In early August the state of Virginia introduced COVIDWISE, a Bluetooth-based smartphone app designed to track virus cases.
The system notified users if someone else with the app who had been within six feet of them for at least 15 minute had tested positive for the virus.
Virginia officials sought to reassure citizens concerned about sharing their data by saying COVIDWISE was voluntary, completely anonymous, including not sharing the identification of the infected person, and did not track a user’s location.
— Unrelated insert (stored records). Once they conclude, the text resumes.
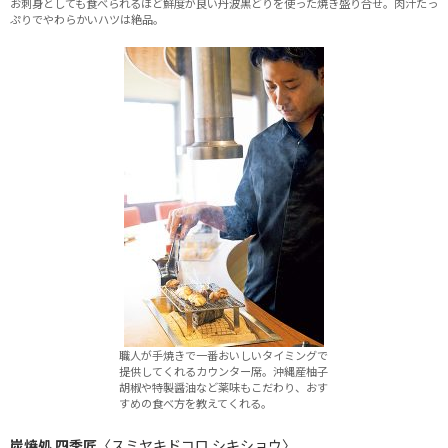
お刺身としても食べられるほど鮮度が良い丹波黒どりを使った焼き盛り合せ。肉汁たっ
ぷりでやわらかいハツは絶品。
職人が手焼きで一番おいしいタイミングで
提供してくれるカウンター席。沖縄産柚子
胡椒や特製醤油など薬味もこだわり、おす
すめの食べ方を教えてくれる。
炭焼処 四季匠
〈スミヤキドコロ シキショウ〉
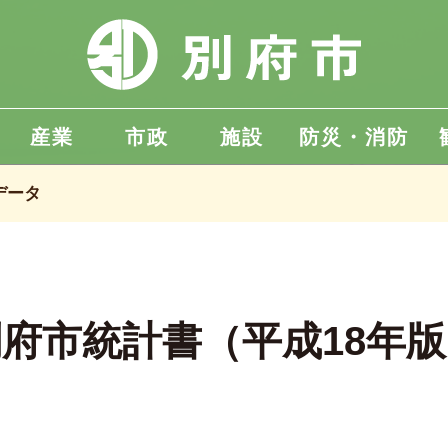
産業
市政
施設
防災・消防
データ
府市統計書（平成18年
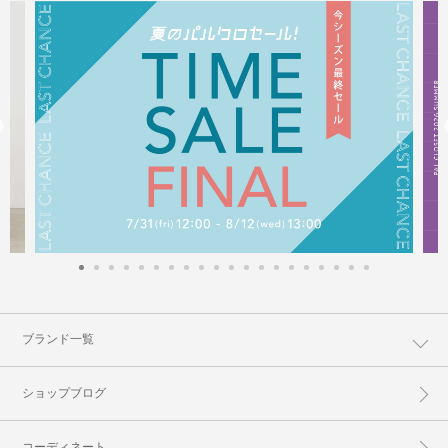
ブランド一覧
ショップブログ
コーディネート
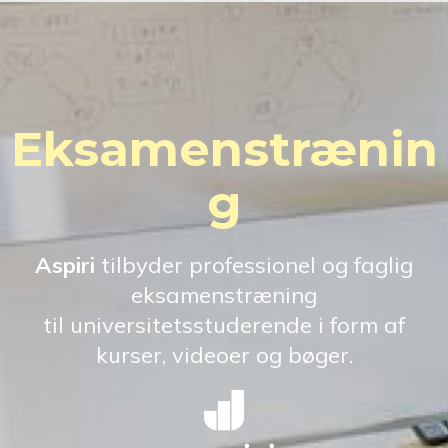
Eksamenstrænin
g
Aspiri
tilbyder professionel og faglig
eksamenstræning
til universitetsstuderende i form af
kurser, videoer og bøger.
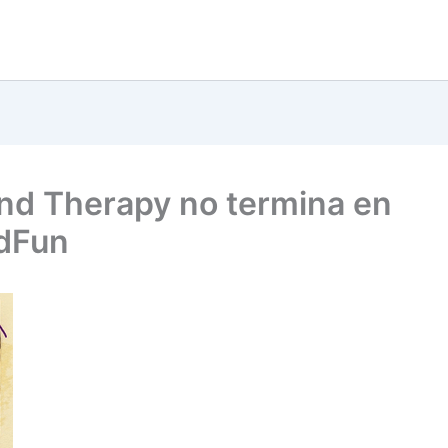
nd Therapy no termina en
dFun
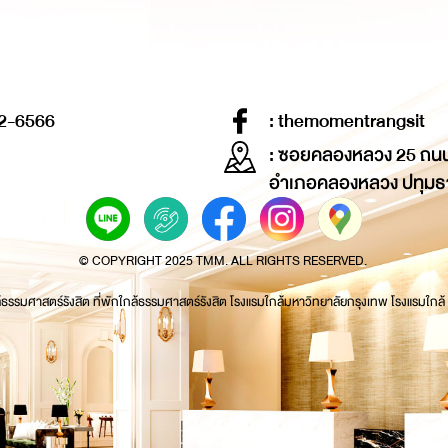
2-6566
: themomentrangsit
: ซอยคลองหลวง 25 ถน
อำเภอคลองหลวง ปทุมธ
© COPYRIGHT 2025 TMM. ALL RIGHTS RESERVED.
้ธรรมศาสตร์รังสิต ที่พักใกล้ธรรมศาสตร์รังสิต โรงแรมใกล้มหาวิทยาลัยกรุงเทพ โรงแรมใกล้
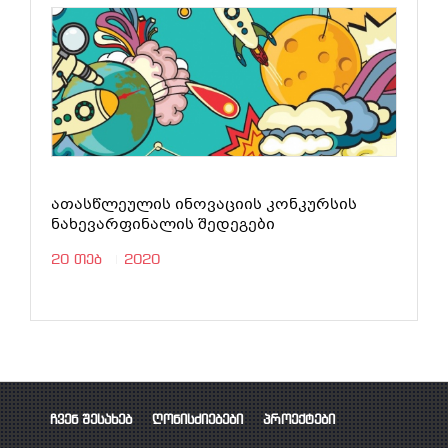
ათასწლეულის ინოვაციის კონკურსის
ნახევარფინალის შედეგები
20 თებ
2020
ჩვენ შესახებ
ღონისძიებები
პროექტები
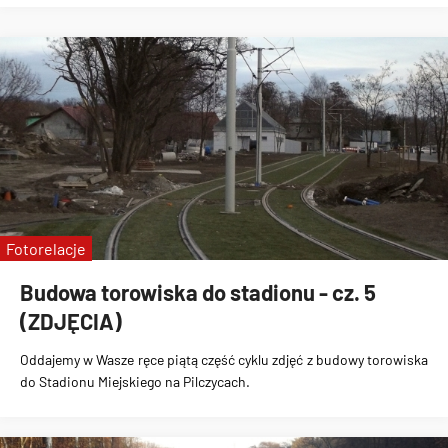
Fotorelacje
Budowa torowiska do stadionu - cz. 5
(ZDJĘCIA)
Oddajemy w Wasze ręce piątą część cyklu zdjęć z
budowy torowiska
do Stadionu Miejskiego na Pilczycach
.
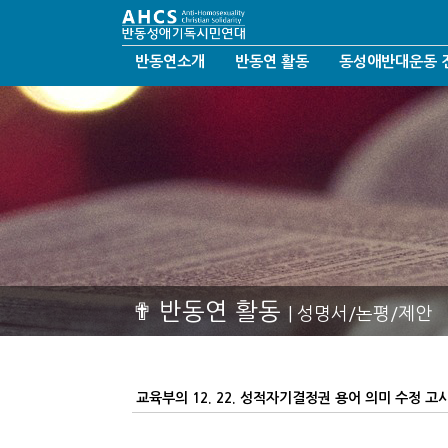
반동연소개
반동연 활동
동성애반대운동 
반동연비전
성명서/논평/제안
반동성애운동
인사말
시론/호소문/요청서
탈동성애운동
연혁
반동연SNS
한국교회갱신정화
섬기는 분들
반동연칼럼
결혼가정회복운동
반동연지회
반동연앨범
오시는길
반동연동영상
후원안내
헤세드결혼문화선교회
✟ 반동연 활동
| 성명서/논평/제안
교육부의 12. 22. 성적자기결정권 용어 의미 수정 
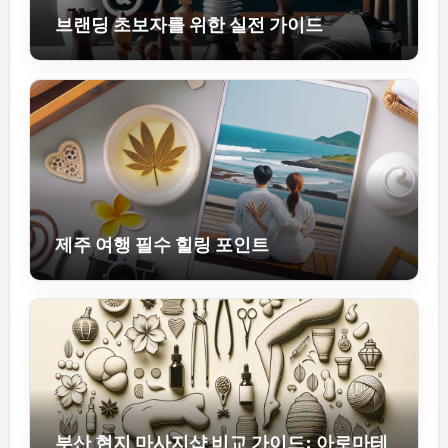
브랜딩 초보자를 위한 실전 가이드
제주 여행 필수 힐링 포인트
부산 현지 마사지샵 비교 가이드: 아로마테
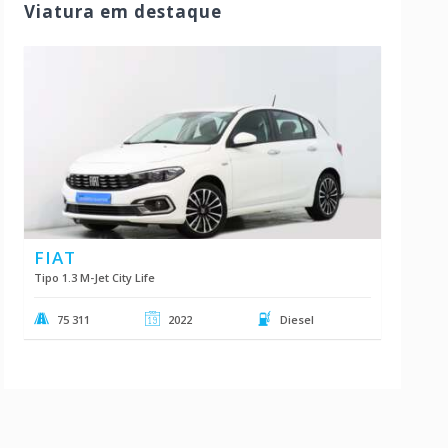
Viatura em destaque
FIAT
Tipo 1.3 M-Jet City Life
75 311
2022
Diesel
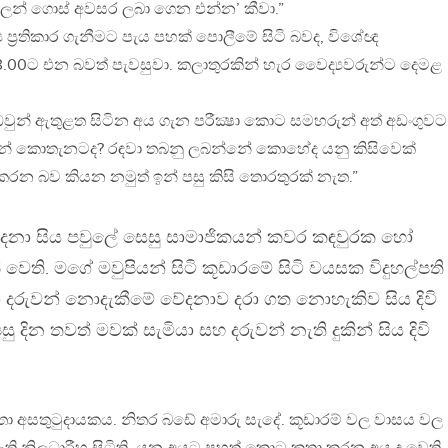
ාතලන් ගොස් අවසර ලබා ගෙන එන්න’ කීවා.”
ප්‍රතිකාර ගැනීමට පැය පහක් පොලීමේ සිටි බවද, විශේඥ
.00ට එන බවත් පැවසුවා. කලාතුරකින් හැර වෛද්‍යවරුන්ට දෙමළ
ුන් ඇතුළත සිටින අය ගැන පරීක්‍ෂා කොට සමහරුන් අත් අඩංගුවට
නේ කොතැනටද? රඳවා තබනු ලබන්නේ කොහේද යනු කිසිවෙක්
රන බව කියන නමුත් ඉන් පසු කිසි තොරතුරක් නැත.”
ෙනා සිය පවුලේ සෙසු සාමාජිකයන් කවර කඳවුරක හෝ
් වෙති. මගේ මවුපියන් සිටි කූඩාරමේ සිටි වයසක විදුහල්පති
ා දරුවන් නොදැකීමේ වේදනාව දරා ගත නොහැකිව සිය දිවි
දින තවත් මවක් සැමියා සහ දරුවන් නැති දුකින් සිය දිවි
ා අසතුටුදායකය. නිතර බඩේ අමාරු සැදේ. කූඩාරම් වල වාසය වල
As the Virginia Mercury reported, state officials cited research by Oxford University that determined lockdowns and other drastic measures could be avoided if 60 percent of the population utilized the system. But, officials maintained “use of the app at any level will help lower infection rates,” the paper reported. State Health Department officials said the data indicated “that for every 1.5 users of Virginia’s app, they expect to see one less infection,” the Mercury added.
On Aug. 5, the day Virginia rolled out COVIDWISE, the state reported roughly 95,000 total cases and 2,274 total deaths. As of Dec. 21, Virginia reported 311,000 cases and 4,654 deaths.
Meanwhile, about 906,000 Virginians – or 14.7 percent of the state’s adult population – had downloaded COVIDWISE.
So, based on the numbers, after COVIDWISE was introduced, cases tripled, and deaths doubled.
Although state officials maintained the app would prevent infections and save lives no matter how many people used it, liberals might argue that COVIDWISE is not working as billed because Virginia did not reach the 60 percent threshold.
Yet Virginia is not the only example.
Time magazine reported in mid-November that nine other states had turned to similar technology – Virginia led the pack in downloads. Other than Delaware, the other eight had reached 4.5 percent of their respective populations or less.
And this resistance wasn’t from red-state yokels. Joe Biden carried seven of the 10 states on Time’s list.
Two things are clear from this effort in Virginia and elsewhere.
First, Floridians, once again, should be grateful the 2018 gubernatorial election turned out as it did.
Secondly, many Americans seem more wary of Big Tech and their leaders than they are of the virus – which should give us pause when people like Andrew Yang talk about “1984”-style methods of following the virus.